FDA sends Reata back to the drawing board
The need for another pivotal trial of omaveloxolone in Friedreich's ataxia looks increasingly likely.
Reata Pharmaceuticals’ hopes of getting two projects filed in the US this year have taken a battering. The group’s latest setback came yesterday, when the FDA concluded that supplemental data on its Friedreich’s ataxia asset omaveloxolone were not enough to support approval.
It looks like Reata will now need to carry out another pivotal study of omaveloxolone, although it has not committed to this yet. The group has plenty of cash, but this might be better spent on its lead project, bardoxolone, though this too has been delayed.
This result for omaveloxolone was not entirely unexpected; Reata said during its second-quarter results that the FDA had asked for a second pivotal trial to support the Moxie study. Part two of Moxie was declared a success, but only after Reata switched endpoints to increase its chances after the first part failed (Reata looks to outsmart Abbvie again, October 15, 2019).
The group had been hoping to placate the agency with an analysis of data derived from an open-label extension trial. Some investors apparently had faith in this plan: Reata’s shares opened 6% lower this morning.

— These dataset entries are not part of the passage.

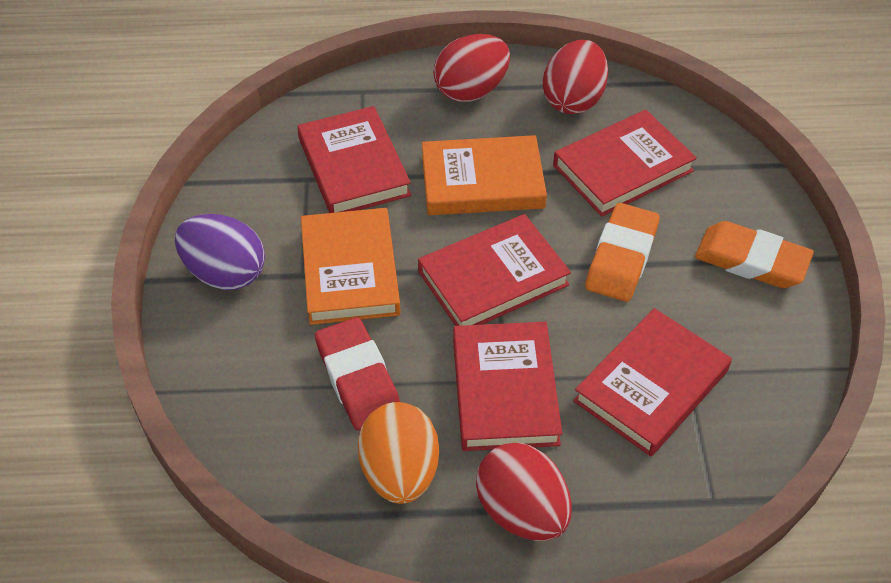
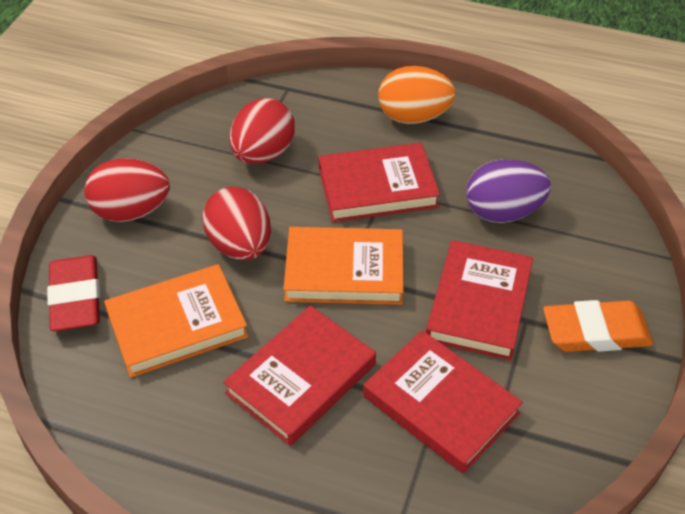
orange eraser: [585,203,660,302] [695,221,814,288] = 2 -> [543,300,653,352] = 1
red book: [297,106,411,213] [418,214,571,326] [453,322,562,451] [553,110,697,217] [573,308,732,456] = 5 -> [223,305,376,446] [319,143,440,222] [363,330,523,474] [426,240,533,360] = 4

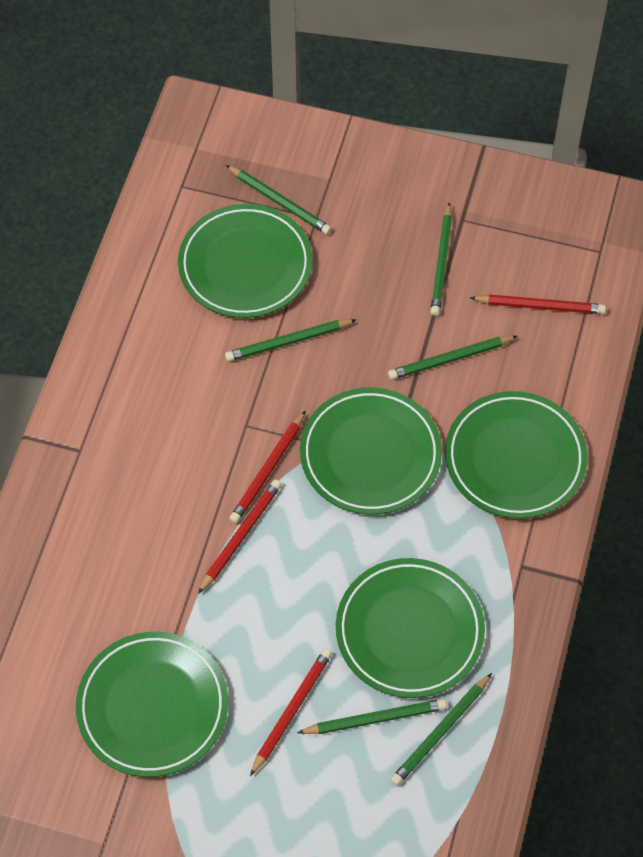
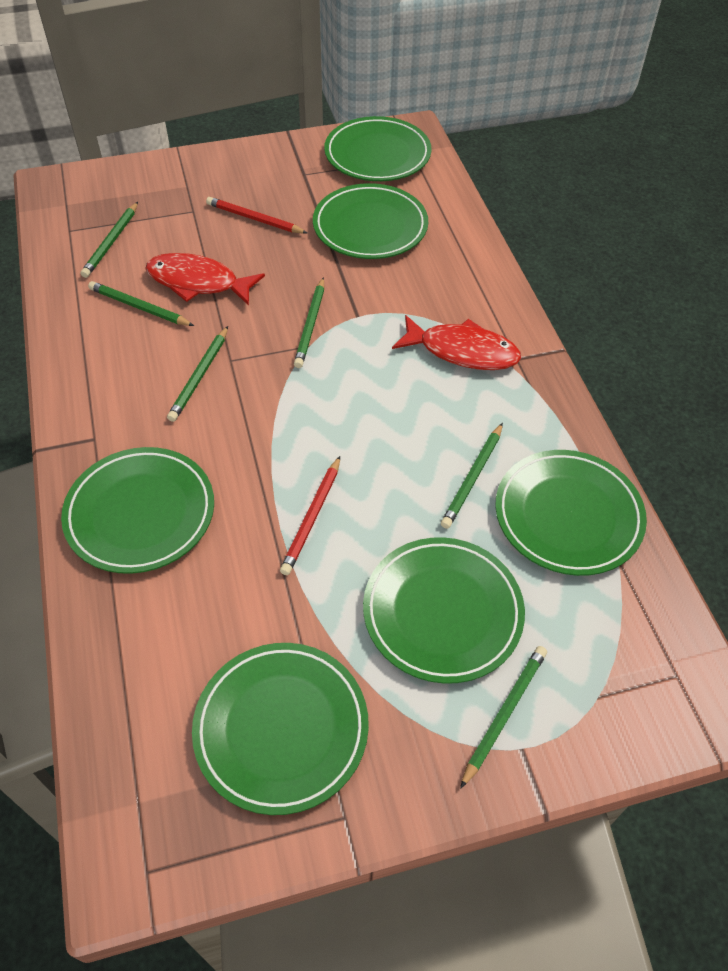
green plate: [76,631,228,777] [178,204,312,318] [300,387,442,515] [336,558,485,698] [445,391,588,519] = 5 -> [61,447,214,574] [192,643,369,815] [313,183,428,259] [324,116,432,181] [363,537,525,684] [495,450,647,576] = 6
red fish: none = 0 -> [145,253,265,306] [392,315,521,370] = 2
red pencil: [198,479,282,594] [229,410,306,523] [250,648,332,776] [470,294,606,314] = 4 -> [206,197,307,234] [280,456,340,575] = 2

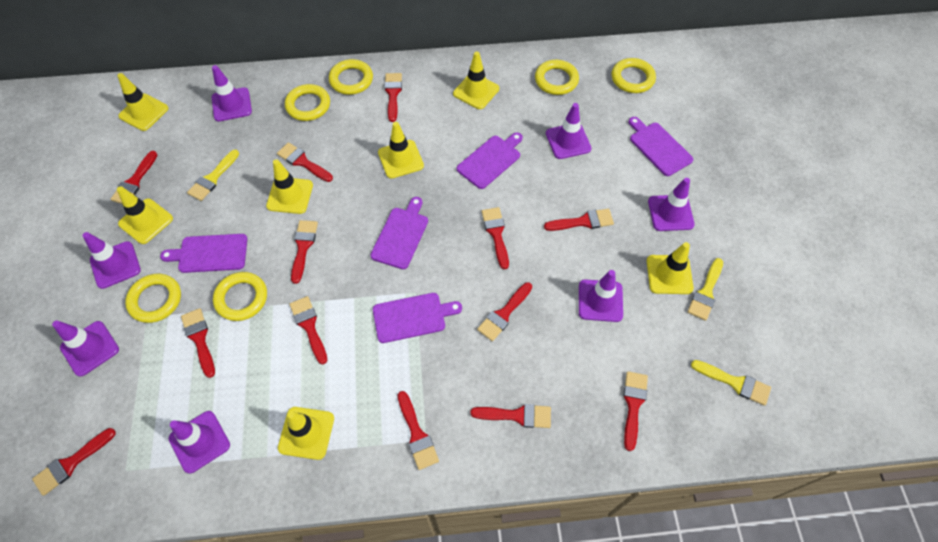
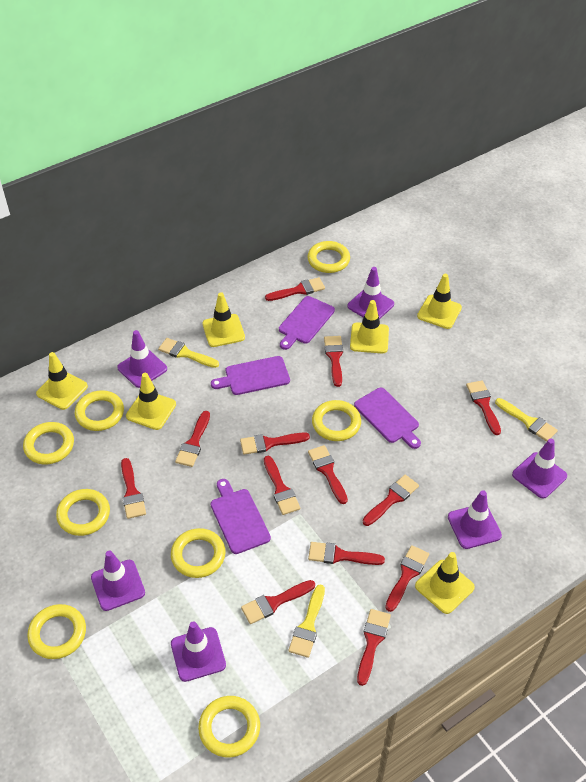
purple cutting board: [160,234,247,273] [371,197,428,269] [373,293,462,343] [457,132,523,189] [628,117,693,176] = 5 -> [211,356,290,395] [211,479,271,554] [279,296,335,350] [354,388,421,449] = 4
purple traffic cone: [52,321,119,377] [83,232,141,289] [169,411,230,474] [212,65,252,121] [546,103,591,159] [579,270,623,322] [648,178,695,231] = 7 -> [91,550,145,611] [117,330,167,388] [171,621,226,682] [347,267,394,319] [448,490,502,549] [512,439,567,498] = 6
yellow ring: [125,274,181,323] [213,272,267,321] [285,84,330,121] [329,59,373,95] [535,60,579,95] [612,58,656,93] = 6 -> [23,422,74,464] [27,604,86,659] [56,489,110,536] [75,390,124,431] [171,528,226,578] [198,696,260,758] [307,241,350,273] [312,400,361,441] = 8
yellow traffic cone: [117,73,168,131] [117,186,173,244] [266,159,313,214] [278,407,334,460] [378,122,424,179] [453,51,499,109] [647,242,694,294] = 7 -> [36,352,88,410] [126,373,176,430] [202,292,245,347] [350,300,389,353] [415,552,475,614] [417,274,462,329] = 6

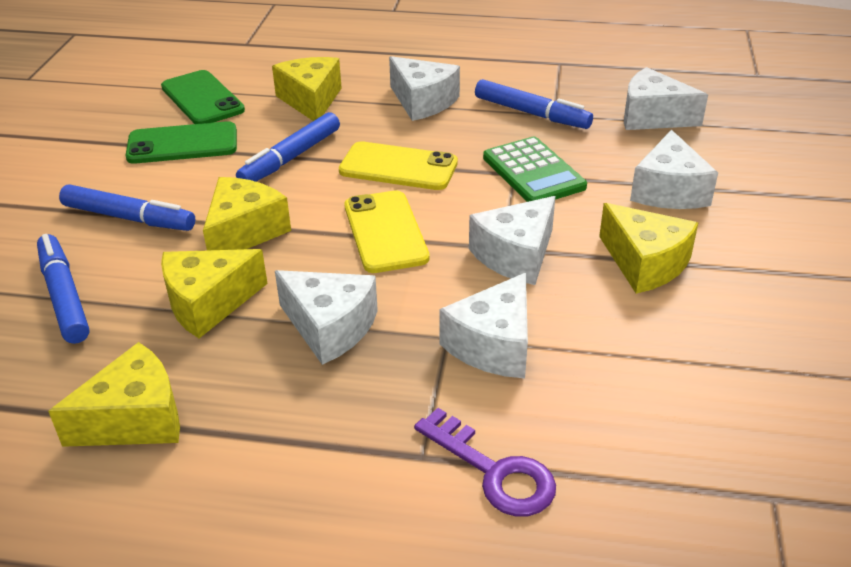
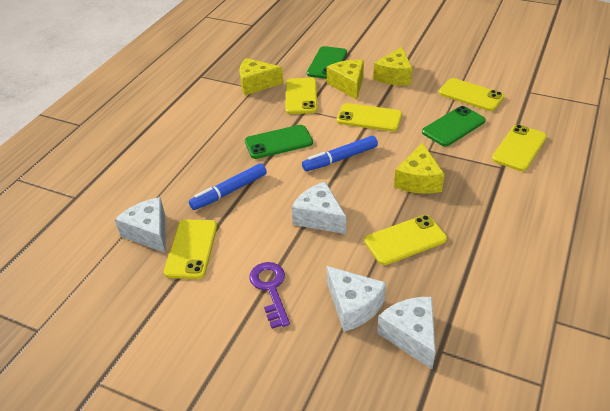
blue marker: [37,234,89,344] [59,185,195,231] [236,112,340,182] [475,79,593,129] = 4 -> [189,163,267,210] [302,136,378,171] = 2
green calculator: [483,137,587,202] = 1 -> none = 0
green phone: [125,121,237,164] [161,70,245,124] = 2 -> [245,125,313,159] [307,46,347,79] [422,106,485,146] = 3
white cheese: [275,270,378,365] [389,56,460,121] [439,273,528,378] [469,196,555,285] [624,67,708,130] [630,130,718,209] = 6 -> [115,197,166,253] [292,182,346,234] [327,266,386,332] [377,297,435,369] = 4
yellow cheese: [48,342,180,447] [161,249,268,338] [203,177,291,251] [272,57,342,121] [599,203,698,294] = 5 -> [239,58,283,95] [327,60,364,100] [373,47,413,86] [394,143,444,194] = 4
yellow phone: [339,141,458,190] [344,191,430,273] = 2 -> [164,220,217,279] [285,78,317,114] [337,103,402,131] [364,215,447,265] [439,78,504,111] [492,124,547,171] = 6

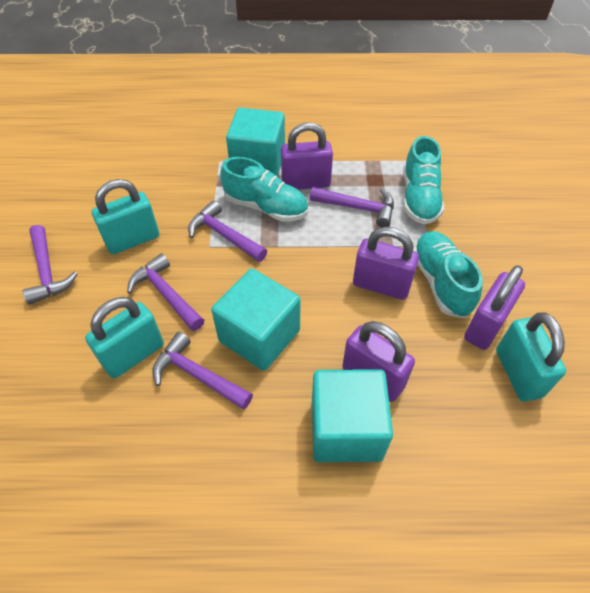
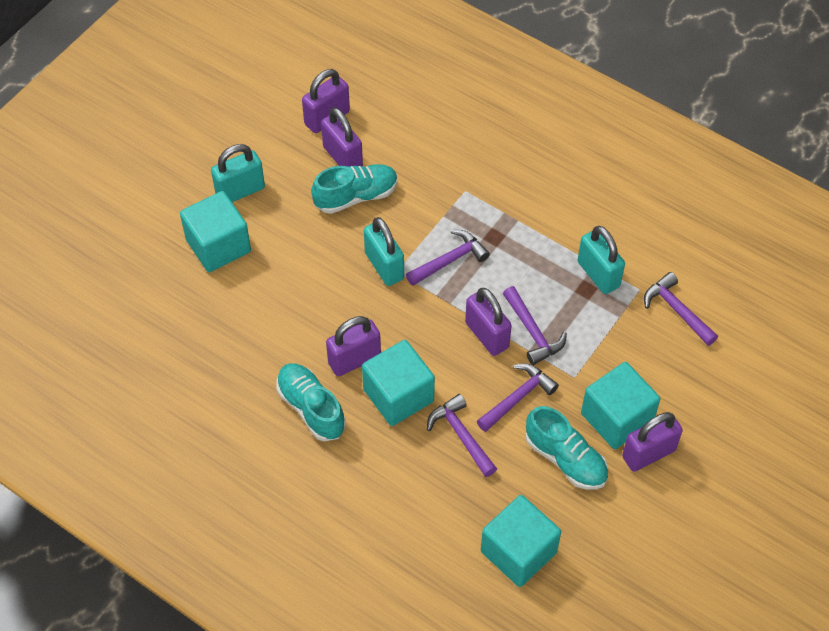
purple padlock: [281,122,333,190] [342,321,415,402] [353,227,419,300] [464,265,525,350] = 4 -> [302,69,350,133] [321,107,363,167] [326,316,381,376] [465,288,512,356] [622,412,683,472] = 5
turquoise cube: [211,269,301,371] [226,108,285,177] [312,369,393,462] = 3 -> [180,191,251,272] [362,340,435,426] [481,495,561,587] [581,362,660,449] = 4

This so-called “baseline-control study” compared changes in Moxie’s primary endpoint, the modified Friedreich’s ataxia rating scale (mFARS), before treatment and after 48 weeks of open-label therapy. It included 14 patients who had received placebo in part two of Moxie but then crossed over to omaveloxolone in the extension study.
Reata reported data from this analysis earlier this month, but the FDA has concluded that these do not strengthen the data from part two of Moxie.
Warren Huff, Reata’s chief executive, previously said the agency's main criticism of Moxie was that it missed its secondary endpoints.
It appears that the only path forward for omaveloxolone, in the US at least, is via another trial. Whether Reata has the appetite for this is unclear; at the time of going to press, the company had not responded to questions from Evaluate Vantage.
Reata has the money to support another phase III: it had $578m in the bank at the end of the third quarter, enough to fund operations until the end of 2023. But a new trial would put a dent in this cash pile just as Reata is gearing up to launch bardoxolone in the rare kidney disease Alport syndrome.
Focusing on bardoxolone might be wise: sellside consensus puts revenues at $1.6bn in 2026, while omaveloxolone is expected to bring in just $469m that year, according to EvaluatePharma.
But bardoxolone’s path to the regulator has not been smooth, either. Reata had hoped to file the project on one-year results from the Cardinal study, but the FDA insisted on two-year data. With these now in hand, the group plans to submit bardoxolone in the first quarter of 2021.
Given the FDA’s hardline stance so far, there could be more twists in store for Reata yet.